There are two elements, the buildings and the debt.

Unlike residential, most loans on commercial are not guaranteed by the government, meaning there is not really a secondary market for them. They are held on the balance sheets of banks.

These are not 30 years loans, these are 5 y to 10 year loans, and they are usually ballon loans, meaning they are due upon expiration. Not normally a problem since they get rolled over each year and refinanced.

We are in a credit crunch, meaning these loans are not going to get refinanced at the same terms that the previous loan did. They will need people to put more money down to meet debt service coverage ratios or more restrictive loan to value ratios.

So these properties will go to special servicing where people try to figure out how to work out the debt. This can take years or decades. Meanwhile you have a mostly empty building people don’t want to lease because who actually owns it, who is going to maintain it, why rent here when better buildings with less drama exist elsewhere.
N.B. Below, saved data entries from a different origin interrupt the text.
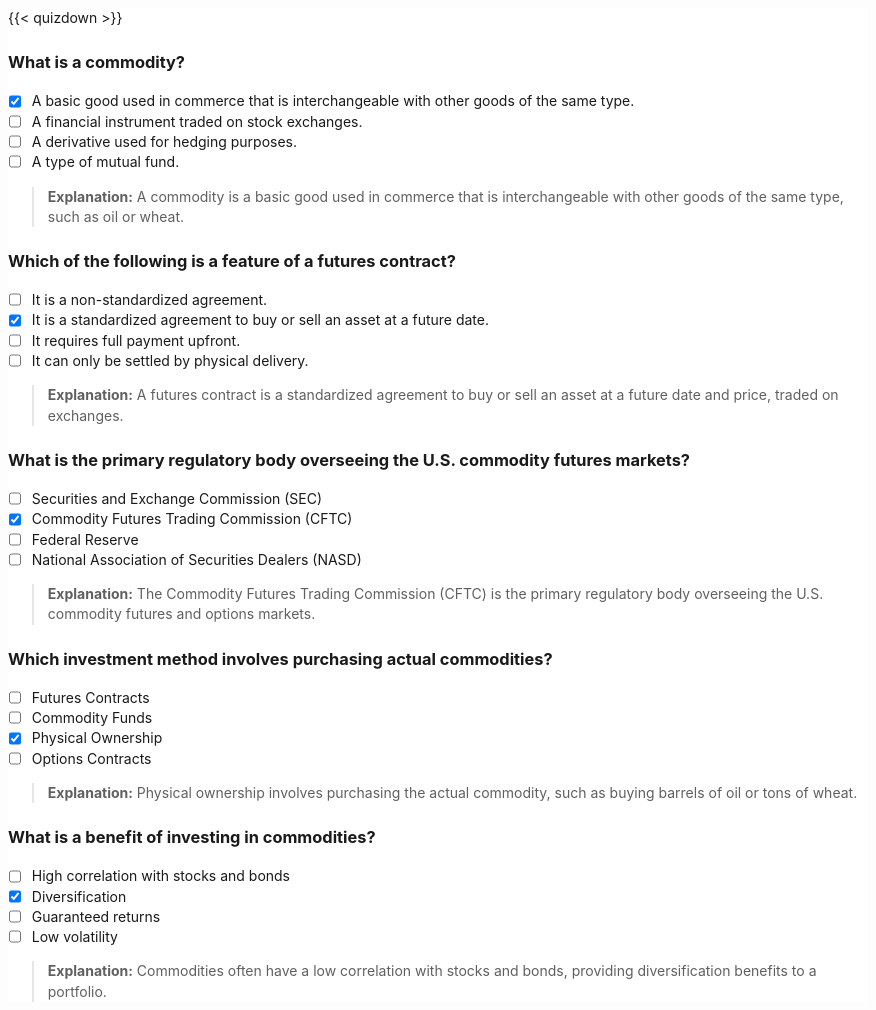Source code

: {{< quizdown >}}

### What is a commodity?

- [x] A basic good used in commerce that is interchangeable with other goods of the same type.
- [ ] A financial instrument traded on stock exchanges.
- [ ] A derivative used for hedging purposes.
- [ ] A type of mutual fund.

> **Explanation:** A commodity is a basic good used in commerce that is interchangeable with other goods of the same type, such as oil or wheat.

### Which of the following is a feature of a futures contract?

- [ ] It is a non-standardized agreement.
- [x] It is a standardized agreement to buy or sell an asset at a future date.
- [ ] It requires full payment upfront.
- [ ] It can only be settled by physical delivery.

> **Explanation:** A futures contract is a standardized agreement to buy or sell an asset at a future date and price, traded on exchanges.

### What is the primary regulatory body overseeing the U.S. commodity futures markets?

- [ ] Securities and Exchange Commission (SEC)
- [x] Commodity Futures Trading Commission (CFTC)
- [ ] Federal Reserve
- [ ] National Association of Securities Dealers (NASD)

> **Explanation:** The Commodity Futures Trading Commission (CFTC) is the primary regulatory body overseeing the U.S. commodity futures and options markets.

### Which investment method involves purchasing actual commodities?

- [ ] Futures Contracts
- [ ] Commodity Funds
- [x] Physical Ownership
- [ ] Options Contracts

> **Explanation:** Physical ownership involves purchasing the actual commodity, such as buying barrels of oil or tons of wheat.

### What is a benefit of investing in commodities?

- [ ] High correlation with stocks and bonds
- [x] Diversification
- [ ] Guaranteed returns
- [ ] Low volatility

> **Explanation:** Commodities often have a low correlation with stocks and bonds, providing diversification benefits to a portfolio.
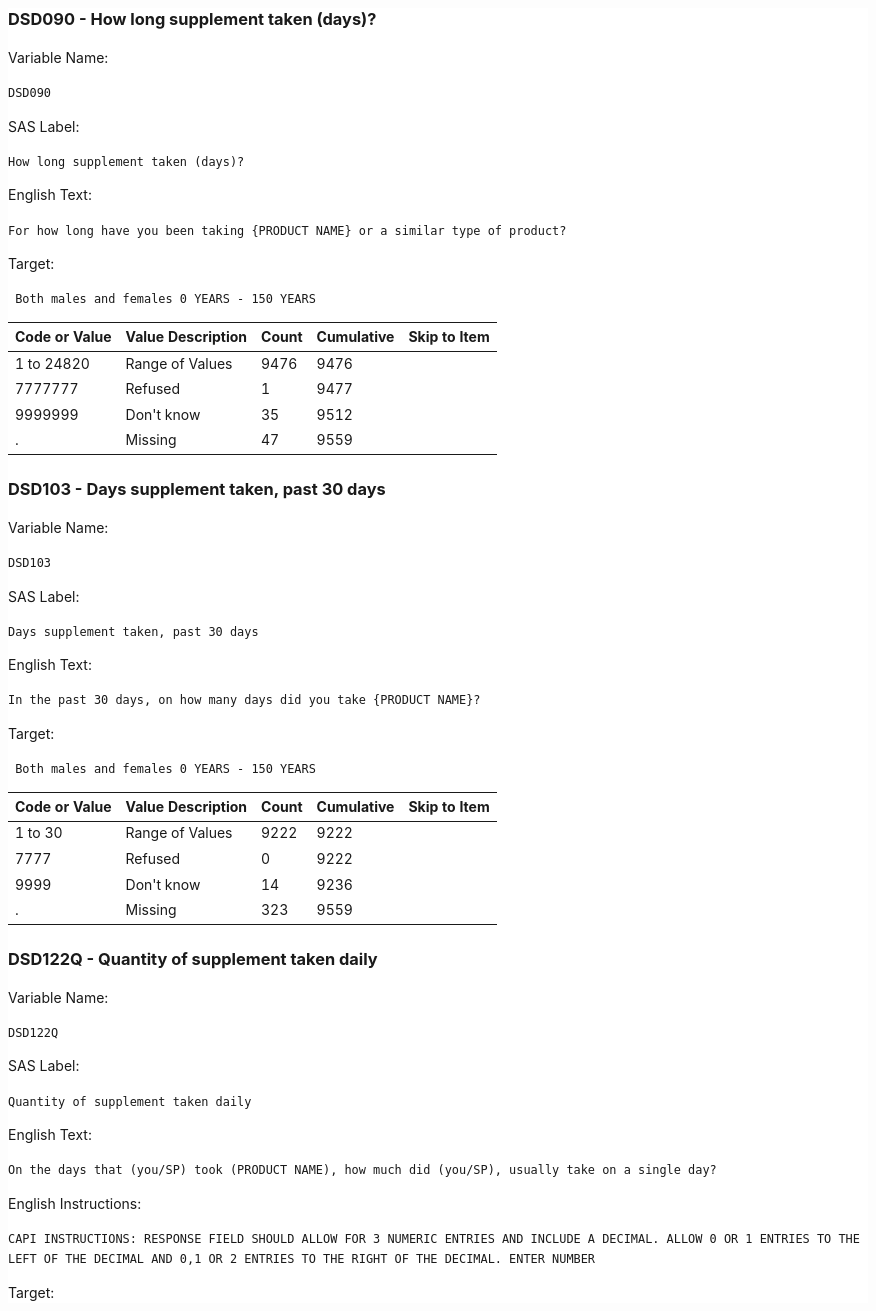 ### DSD090 - How long supplement taken (days)?

Variable Name:

    DSD090
SAS Label:

    How long supplement taken (days)?
English Text:

    For how long have you been taking {PRODUCT NAME} or a similar type of product?
Target:

     Both males and females 0 YEARS - 150 YEARS
Code or Value | Value Description | Count | Cumulative | Skip to Item  
---|---|---|---|---  
1 to 24820 | Range of Values | 9476 | 9476 |   
7777777 | Refused | 1 | 9477 |   
9999999 | Don't know | 35 | 9512 |   
. | Missing | 47 | 9559 |   
  
### DSD103 - Days supplement taken, past 30 days

Variable Name:

    DSD103
SAS Label:

    Days supplement taken, past 30 days
English Text:

    In the past 30 days, on how many days did you take {PRODUCT NAME}?
Target:

     Both males and females 0 YEARS - 150 YEARS
Code or Value | Value Description | Count | Cumulative | Skip to Item  
---|---|---|---|---  
1 to 30 | Range of Values | 9222 | 9222 |   
7777 | Refused | 0 | 9222 |   
9999 | Don't know | 14 | 9236 |   
. | Missing | 323 | 9559 |   
  
### DSD122Q - Quantity of supplement taken daily

Variable Name:

    DSD122Q
SAS Label:

    Quantity of supplement taken daily
English Text:

    On the days that (you/SP) took (PRODUCT NAME), how much did (you/SP), usually take on a single day?
English Instructions:

    CAPI INSTRUCTIONS: RESPONSE FIELD SHOULD ALLOW FOR 3 NUMERIC ENTRIES AND INCLUDE A DECIMAL. ALLOW 0 OR 1 ENTRIES TO THE LEFT OF THE DECIMAL AND 0,1 OR 2 ENTRIES TO THE RIGHT OF THE DECIMAL. ENTER NUMBER
Target:
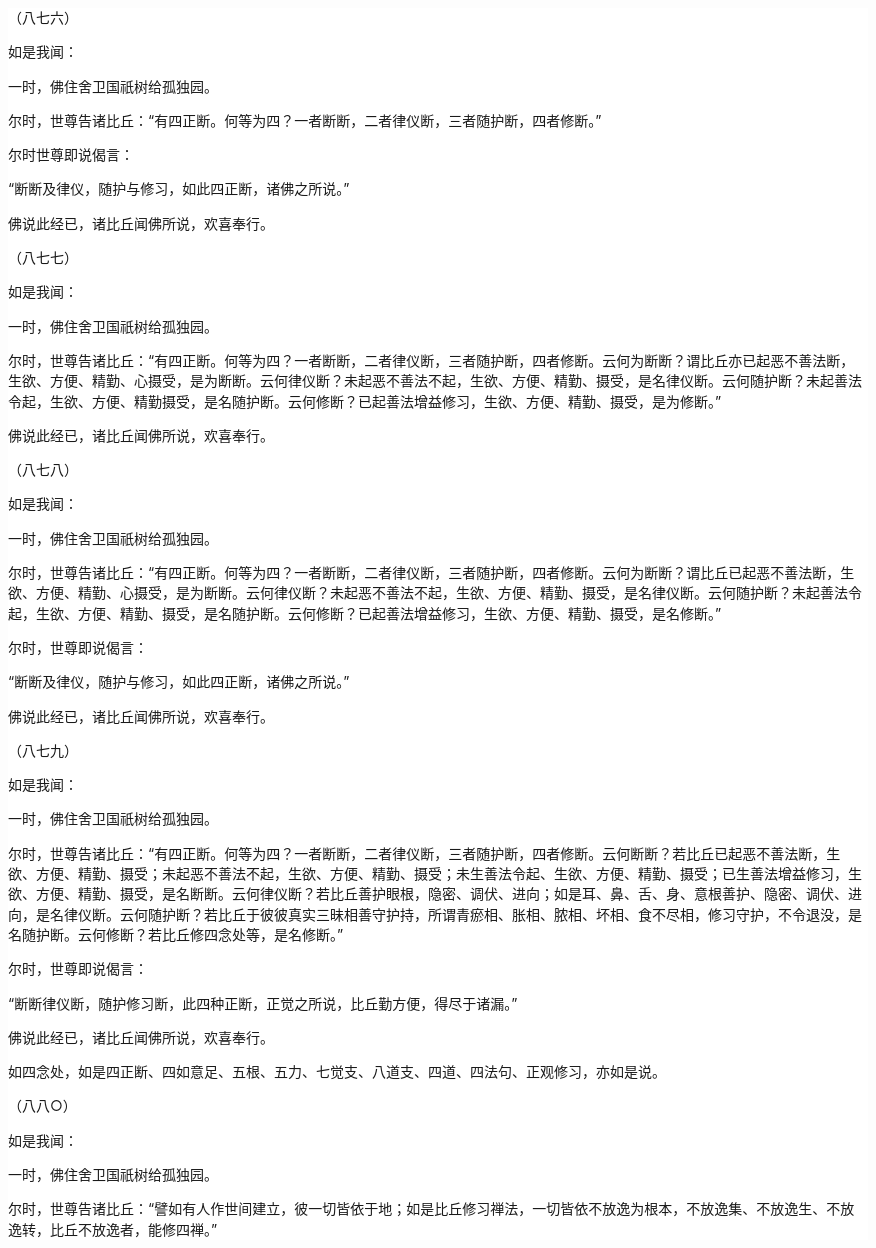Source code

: （八七六）

如是我闻：

一时，佛住舍卫国祇树给孤独园。

尔时，世尊告诸比丘：“有四正断。何等为四？一者断断，二者律仪断，三者随护断，四者修断。”

尔时世尊即说偈言：

“断断及律仪，随护与修习，如此四正断，诸佛之所说。”

佛说此经已，诸比丘闻佛所说，欢喜奉行。

（八七七）

如是我闻：

一时，佛住舍卫国祇树给孤独园。

尔时，世尊告诸比丘：“有四正断。何等为四？一者断断，二者律仪断，三者随护断，四者修断。云何为断断？谓比丘亦已起恶不善法断，生欲、方便、精勤、心摄受，是为断断。云何律仪断？未起恶不善法不起，生欲、方便、精勤、摄受，是名律仪断。云何随护断？未起善法令起，生欲、方便、精勤摄受，是名随护断。云何修断？已起善法增益修习，生欲、方便、精勤、摄受，是为修断。”

佛说此经已，诸比丘闻佛所说，欢喜奉行。

（八七八）

如是我闻：

一时，佛住舍卫国祇树给孤独园。

尔时，世尊告诸比丘：“有四正断。何等为四？一者断断，二者律仪断，三者随护断，四者修断。云何为断断？谓比丘已起恶不善法断，生欲、方便、精勤、心摄受，是为断断。云何律仪断？未起恶不善法不起，生欲、方便、精勤、摄受，是名律仪断。云何随护断？未起善法令起，生欲、方便、精勤、摄受，是名随护断。云何修断？已起善法增益修习，生欲、方便、精勤、摄受，是名修断。”

尔时，世尊即说偈言：

“断断及律仪，随护与修习，如此四正断，诸佛之所说。”

佛说此经已，诸比丘闻佛所说，欢喜奉行。

（八七九）

如是我闻：

一时，佛住舍卫国祇树给孤独园。

尔时，世尊告诸比丘：“有四正断。何等为四？一者断断，二者律仪断，三者随护断，四者修断。云何断断？若比丘已起恶不善法断，生欲、方便、精勤、摄受；未起恶不善法不起，生欲、方便、精勤、摄受；未生善法令起、生欲、方便、精勤、摄受；已生善法增益修习，生欲、方便、精勤、摄受，是名断断。云何律仪断？若比丘善护眼根，隐密、调伏、进向；如是耳、鼻、舌、身、意根善护、隐密、调伏、进向，是名律仪断。云何随护断？若比丘于彼彼真实三昧相善守护持，所谓青瘀相、胀相、脓相、坏相、食不尽相，修习守护，不令退没，是名随护断。云何修断？若比丘修四念处等，是名修断。”

尔时，世尊即说偈言：

“断断律仪断，随护修习断，此四种正断，正觉之所说，比丘勤方便，得尽于诸漏。”

佛说此经已，诸比丘闻佛所说，欢喜奉行。

如四念处，如是四正断、四如意足、五根、五力、七觉支、八道支、四道、四法句、正观修习，亦如是说。

（八八○）

如是我闻：

一时，佛住舍卫国祇树给孤独园。

尔时，世尊告诸比丘：“譬如有人作世间建立，彼一切皆依于地；如是比丘修习禅法，一切皆依不放逸为根本，不放逸集、不放逸生、不放逸转，比丘不放逸者，能修四禅。”
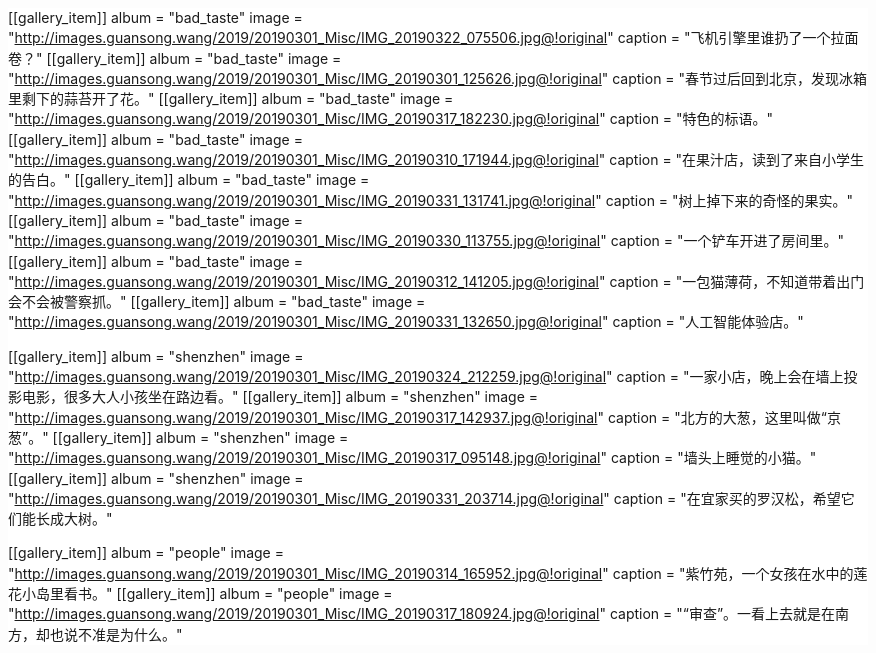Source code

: [[gallery_item]]
album = "bad_taste"
image = "http://images.guansong.wang/2019/20190301_Misc/IMG_20190322_075506.jpg@!original"
caption = "飞机引擎里谁扔了一个拉面卷？"
[[gallery_item]]
album = "bad_taste"
image = "http://images.guansong.wang/2019/20190301_Misc/IMG_20190301_125626.jpg@!original"
caption = "春节过后回到北京，发现冰箱里剩下的蒜苔开了花。"
[[gallery_item]]
album = "bad_taste"
image = "http://images.guansong.wang/2019/20190301_Misc/IMG_20190317_182230.jpg@!original"
caption = "特色的标语。"
[[gallery_item]]
album = "bad_taste"
image = "http://images.guansong.wang/2019/20190301_Misc/IMG_20190310_171944.jpg@!original"
caption = "在果汁店，读到了来自小学生的告白。"
[[gallery_item]]
album = "bad_taste"
image = "http://images.guansong.wang/2019/20190301_Misc/IMG_20190331_131741.jpg@!original"
caption = "树上掉下来的奇怪的果实。"
[[gallery_item]]
album = "bad_taste"
image = "http://images.guansong.wang/2019/20190301_Misc/IMG_20190330_113755.jpg@!original"
caption = "一个铲车开进了房间里。"
[[gallery_item]]
album = "bad_taste"
image = "http://images.guansong.wang/2019/20190301_Misc/IMG_20190312_141205.jpg@!original"
caption = "一包猫薄荷，不知道带着出门会不会被警察抓。"
[[gallery_item]]
album = "bad_taste"
image = "http://images.guansong.wang/2019/20190301_Misc/IMG_20190331_132650.jpg@!original"
caption = "人工智能体验店。"

[[gallery_item]]
album = "shenzhen"
image = "http://images.guansong.wang/2019/20190301_Misc/IMG_20190324_212259.jpg@!original"
caption = "一家小店，晚上会在墙上投影电影，很多大人小孩坐在路边看。"
[[gallery_item]]
album = "shenzhen"
image = "http://images.guansong.wang/2019/20190301_Misc/IMG_20190317_142937.jpg@!original"
caption = "北方的大葱，这里叫做“京葱”。"
[[gallery_item]]
album = "shenzhen"
image = "http://images.guansong.wang/2019/20190301_Misc/IMG_20190317_095148.jpg@!original"
caption = "墙头上睡觉的小猫。"
[[gallery_item]]
album = "shenzhen"
image = "http://images.guansong.wang/2019/20190301_Misc/IMG_20190331_203714.jpg@!original"
caption = "在宜家买的罗汉松，希望它们能长成大树。"

[[gallery_item]]
album = "people"
image = "http://images.guansong.wang/2019/20190301_Misc/IMG_20190314_165952.jpg@!original"
caption = "紫竹苑，一个女孩在水中的莲花小岛里看书。"
[[gallery_item]]
album = "people"
image = "http://images.guansong.wang/2019/20190301_Misc/IMG_20190317_180924.jpg@!original"
caption = "“审查”。一看上去就是在南方，却也说不准是为什么。"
These buildings are also owned by insurance companies and pension funds. So if the they lose value, retirement accounts are at stake.

You can make money in real estate two ways, through periodic payments (slowly) or in appreciation (fast).

The fast way that has existed for the last 20 years, through lower interest rates increasing property values, is over. People who planned to sell to someone else at a higher price are bag holders, and cannot make money the slow way.

The mania is over, the panic is next and the crash will follow. Unless there is a bailout, which is needed to save pensions.